Thanks for the answer. Another question is if I were to quantize it and fine-tune, the model saved will be quantized as well? Thus if I were to load it during inference using single_turn.py, I should not use the quant flag again?

When quantization is activated, the --only_save_trainable flag must be set True, as we've described in the doc. When inference, pass the base model and trainable weights altogether to --pretrained_path, for instance:

torchrun --master_port=1112 --nproc_per_node=1 demos/single_turn.py \
--llama_type llama_peft \
--llama_config <path-to-70b-params.json> \
--tokenizer_path <path-to-tokenizer> \
--pretrained_path <path-to-70b-base-weight>  <path-to-trainable-weights-you-have-saved> \
--quant
kriskrisliu commented 11 months ago

another thing is im unclear why, but quantization uses more memory?

Not quantized: Screenshot 2023-09-13 at 11 30 13 AM

Quantized: Screenshot 2023-09-13 at 11 32 04 AM

It appears that you are running a non-quantized model with model_parallel=8, while loading a quantized model with model_parallel=1. When model_parallel=8 is used, a single 70B model is divided into 8 slices, with each slice placed on a separate GPU. As a result, the total VRAM usage of the non-quantized model becomes 17720 * 8 = 141760 (~141GB), whereas the VRAM usage of the quantized model remains at 31815 (~30GB).

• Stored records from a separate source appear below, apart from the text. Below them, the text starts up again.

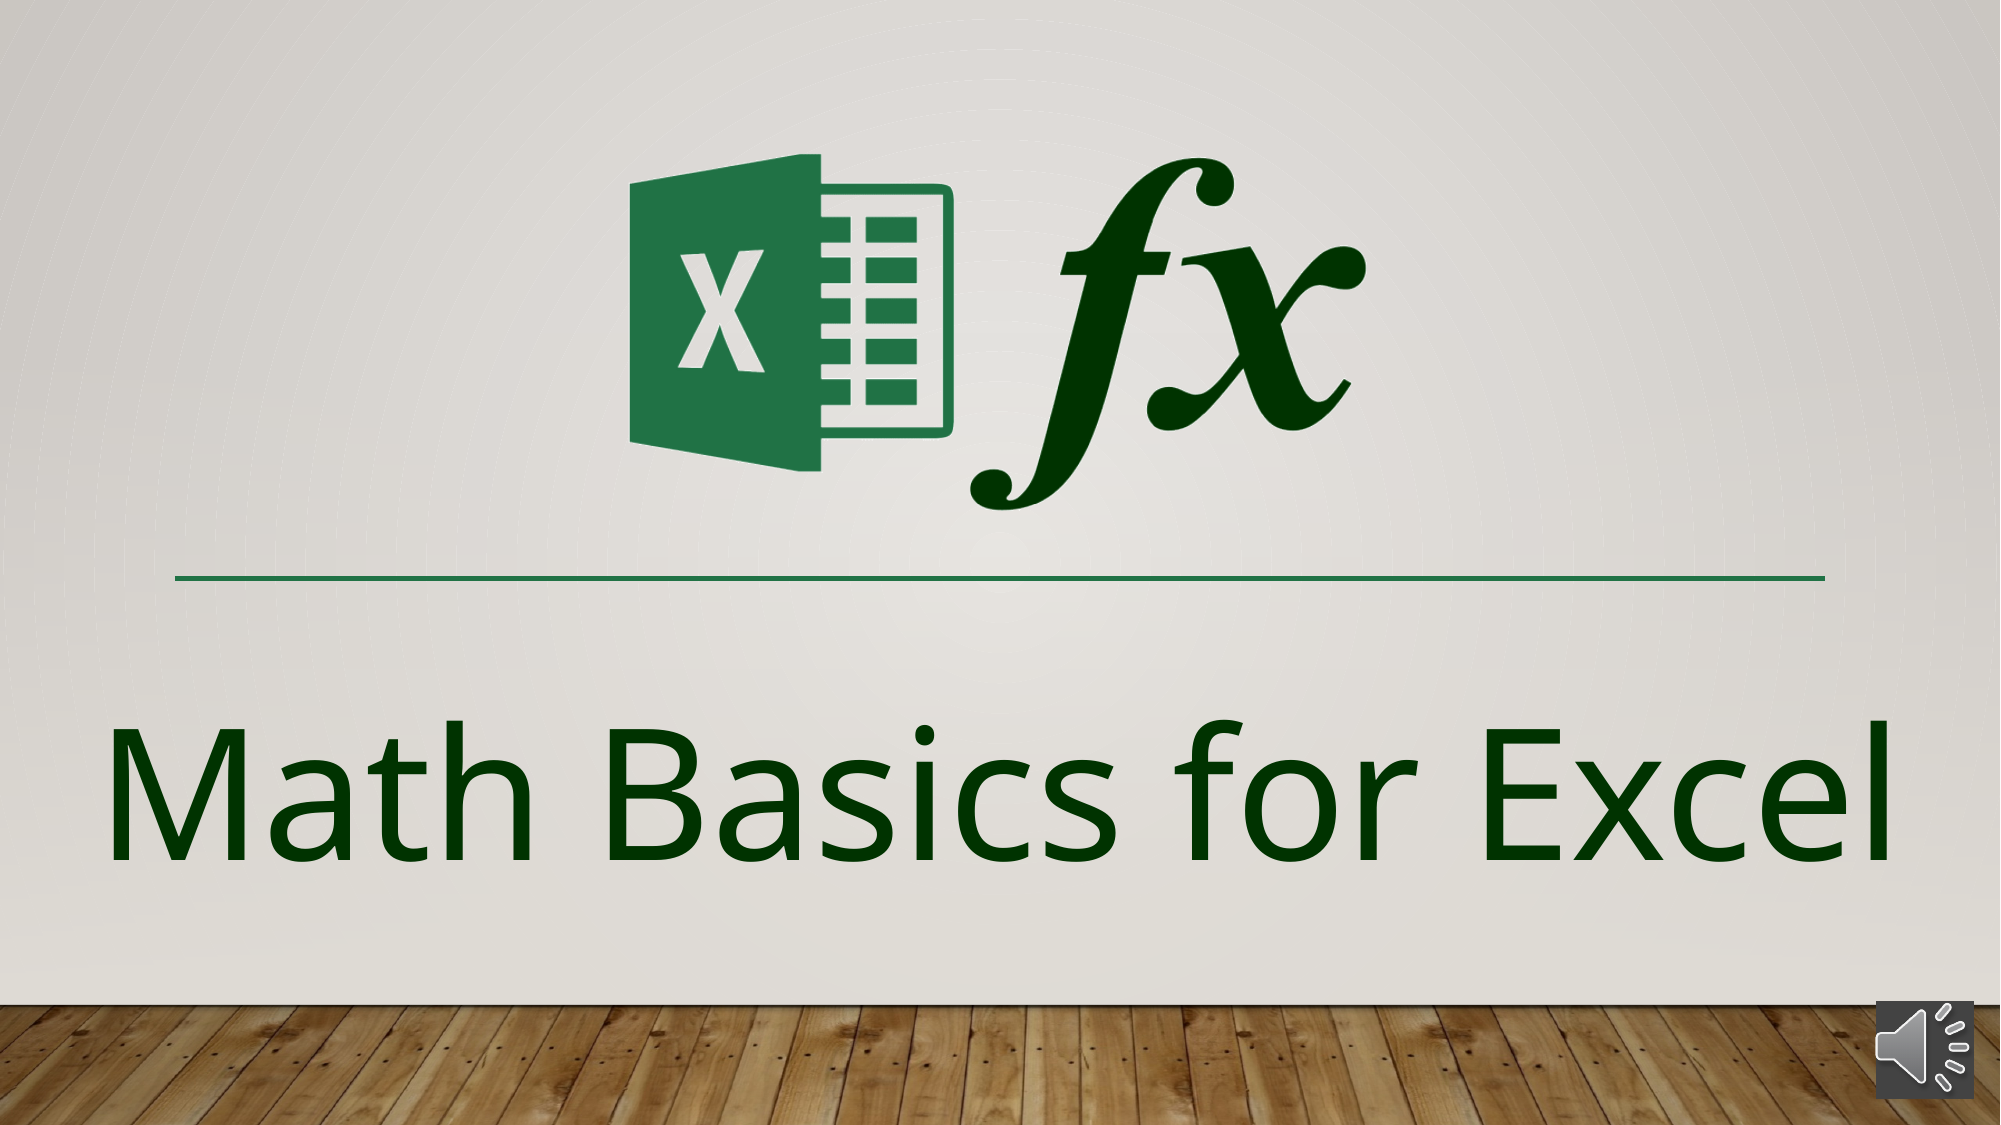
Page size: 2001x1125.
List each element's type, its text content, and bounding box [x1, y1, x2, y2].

title Math Basics for Excel [0, 637, 2000, 900]
picture [621, 137, 1379, 522]
picture [0, 999, 2000, 1125]
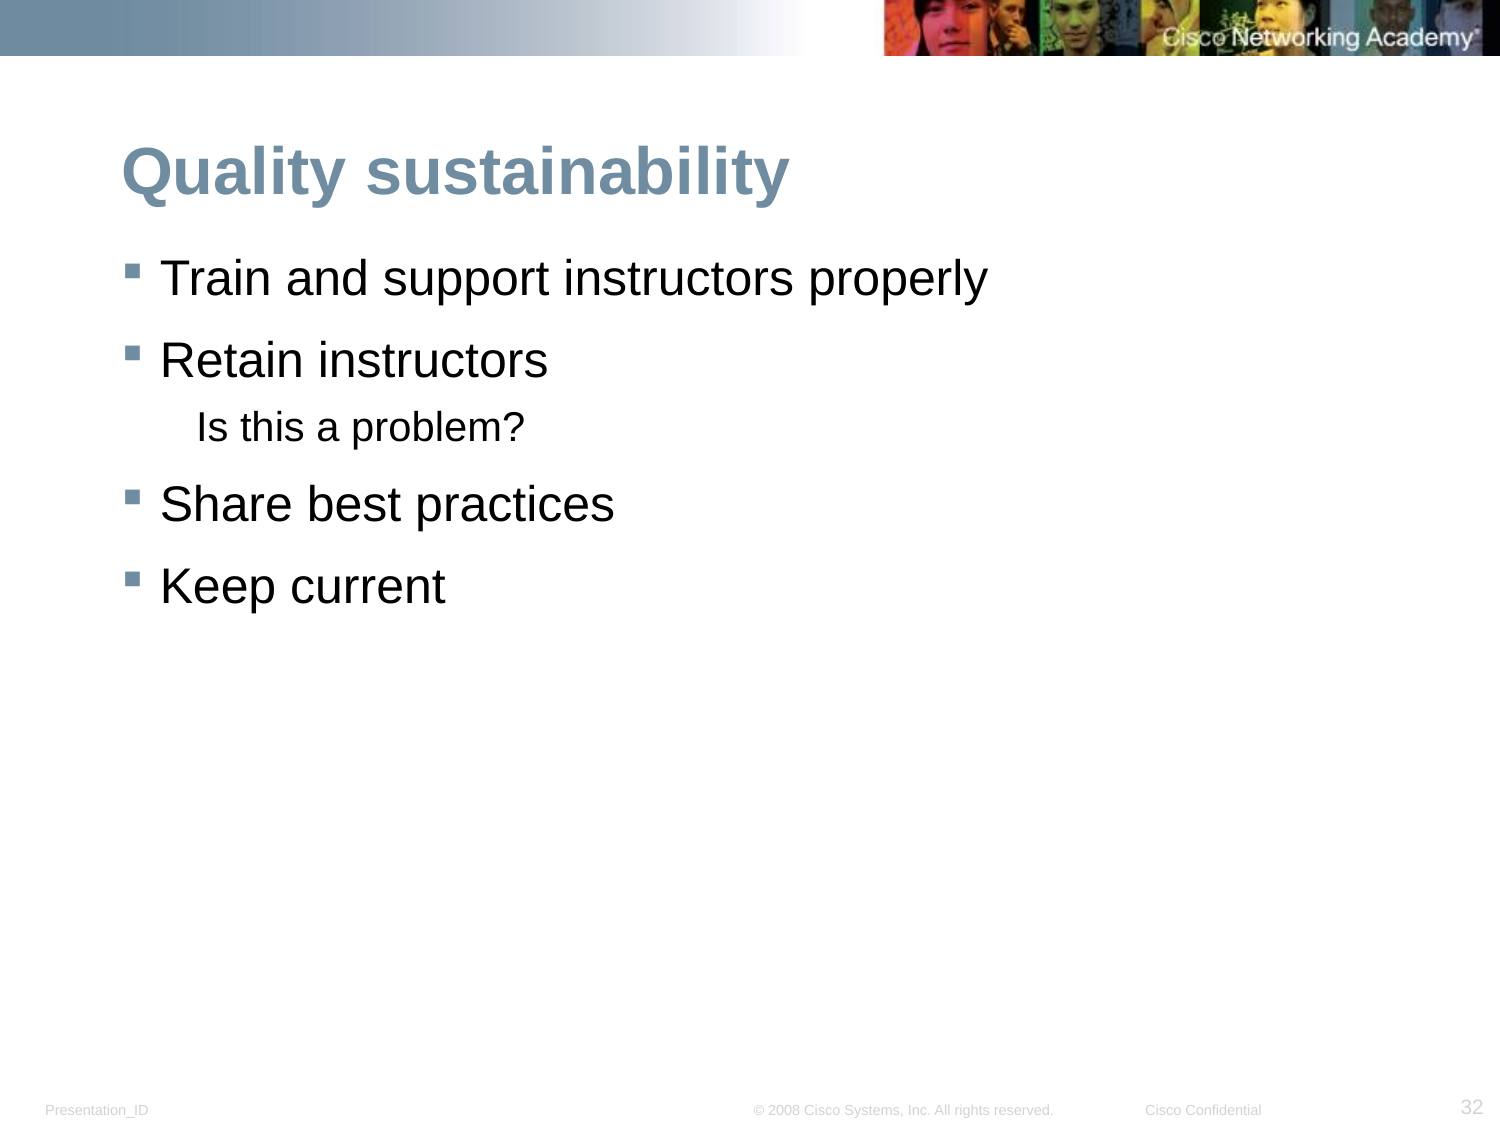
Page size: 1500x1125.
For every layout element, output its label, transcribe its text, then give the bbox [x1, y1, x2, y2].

picture [0, 0, 1500, 56]
list Train and support instructors properly Retain instructors Is this a problem? Share best practices Keep current [107, 243, 1411, 1071]
title Quality sustainability [107, 77, 1444, 216]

However, this is just my assumption based on the provided information. If you could share the running script for the non-quantized model, I can provide more specific advice.

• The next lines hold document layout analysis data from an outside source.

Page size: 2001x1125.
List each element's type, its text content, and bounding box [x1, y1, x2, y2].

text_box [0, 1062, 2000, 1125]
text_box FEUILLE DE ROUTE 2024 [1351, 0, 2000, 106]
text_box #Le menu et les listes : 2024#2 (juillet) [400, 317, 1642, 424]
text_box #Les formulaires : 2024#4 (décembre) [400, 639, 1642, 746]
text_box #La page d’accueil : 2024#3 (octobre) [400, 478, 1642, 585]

wj210 commented 11 months ago

I am only using the 7B model, thus the model parallel is set to 1

`export OMP_NUM_THREADS=8 export CUDA_VISIBLE_DEVICES=0,1,2, # adjust here

pretrained_path="../../llama/llama-2-7b-chat" pretrained_type=meta_ori llama_config="../../llama/llama-2-7b-chat/params.json configs/model/finetune/sg/llamaPeft_normBiasLora.json" tokenizer_path="../../llama/tokenizer.model" data_config=configs/data/finetune/sg/fin_qa.yaml

data_parallel=sdp model_parallel=1 # set according to model size, need see num shards

exp_name=finetune/invest_openai_qlora_test echo "exp name: $exp_name" mkdir -p output/"$exp_name"

torchrun --master_port=1113 --nproc_per_node=3 main_finetune.py \ --output_dir output/"$exp_name" --epochs 10 --warmup_epochs 1 \ --batch_size 1 --accum_iter 1 --num_workers 8 \ --max_words 1024 \ --lr 0.00005 --min_lr 0.000005 --clip_grad 2 --weight_decay 0.02 \ --data_parallel "$data_parallel" --model_parallel_size "$model_parallel" --checkpointing \ --llama_type llama_peft --llama_config $llama_config --tokenizer_path "$tokenizer_path" \ --no_visual \ --pretrained_path "$pretrained_path" --pretrained_type="$pretrained_type" \ --data_config $data_config \ --do_val \ --patience 3 \ --quant --only_save_trainable \

2>&1 | tee -a output/"$exp_name"/output.log

echo "exp name: $exp_name" `

kriskrisliu commented 11 months ago

image

I have successfully run the Alpaca fine-tuning process without encountering any bugs. I observed that the quantized model only requires 8GB of memory, while the fp16 model demands 15GB.

Your problem would be due to some code modification you've made that might influence the quantization process.

Alway remember that you should use quantize function to do the model quantization in CPU, and then push the quantized model to GPU with operation like model.cuda() or model.to(device).